The accomplished actress Susan Oliver later played the part of the alien woman in the pilot and was almost totally covered with green body makeup. During filming she became very tired and a doctor was called in to give her a vitamin B shot. The doctor arrived, but no one bothered to tell him what his patient looked like. He went over to Susan’s dressing room, knocked, the door swung wide and suddenly he was confronted with an all green woman! He was so flustered that it took him almost 5 minutes just to find a spot to administer the shot.

The Season 2 episode “Journey to Babel” featured another Orion, although he was disguised as an Andorian. It was not until “Whom Gods Destroy” that a genuine Orion female appeared on screen. The first Orion male appeared in “The Pirates of Orion” of The Animated Series.

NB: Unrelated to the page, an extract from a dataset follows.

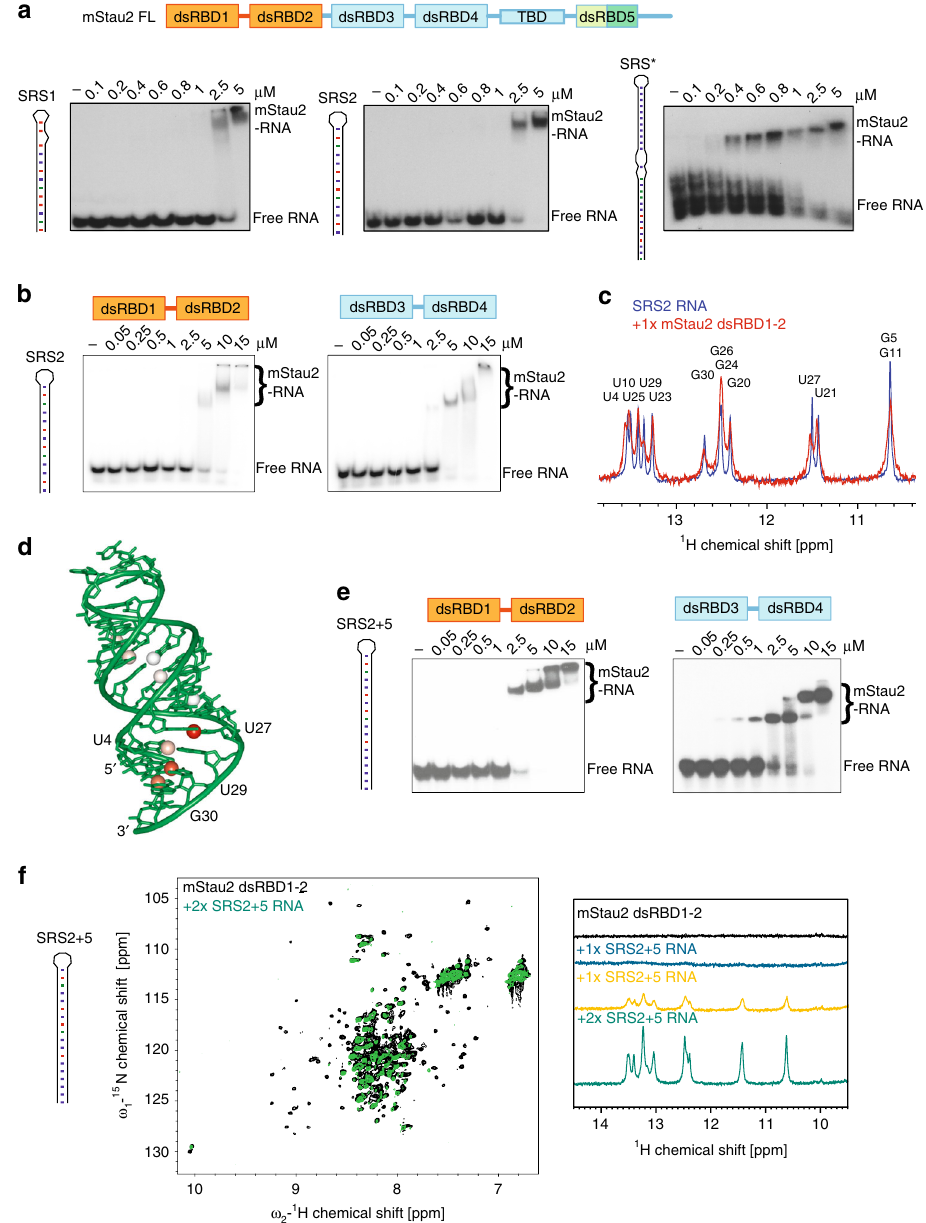
Fig. 1 The dsRBD1 – 2 tandem domain of mStau2 binds RNA. a EMSAs with full-length mStau2 (mStau2 FL) and different SRS RNAs from the 3 ′ UTR of the Rgs4 mRNA. b EMSAs with mStau2 tandem domains dsRBD1 – 2 or dsRBD3 – 4 and SRS2. c NMR titration experiments of mStau2 dsRBD1 – 2 with SRS2 RNA. d Crystal structure of SRS2 at 1.73 Å resolution. Iminos from c showing signi fi cant line broadening are indicated by colored (orange to red) spheres. e EMSAs with mStau2 tandem domains dsRBD 1 – 2 or dsRBD 3 – 4 and SRS2 RNA extended by fi ve basepairs (SRS2 + 5). f NMR titration experiments of mStau2 dsRBD 1 – 2 with SRS2 + 5 RNA. Left: overlay of 1 H, 15 N-HSQC spectra of dsRBD1 – 2 in absence and presence of 2x excess SRS2 + 5 RNA. Resonance shifts and line broadening of several signals are observed. Right: comparison of 1D imino traces of SRS2 + 5 RNA at different stoichiometric ratios with dsRBD 1 – 2. Strong line broadening of imino signals is observed in presence of protein. Source data are provided as a Source Data fi le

While references were made the “Orion Syndicate,” a criminal organization, throughout Star Trek: Deep Space Nine, it wasn’t until the fourth and final season of Star Trek: Enterprise that the Orions reappeared. But they reappeared in plenty then.

1 comment

I believe you’ve mistaken Phillips with John Chambers, who was the head makeup artist on Planet of the Apes, and who worked with him on The Outer Limits and on “The Cage” (designing Spock’s ears). Phillips wouldn’t have time to work on POTA anyways, as it was shot simultaneously with the second season of Star Trek.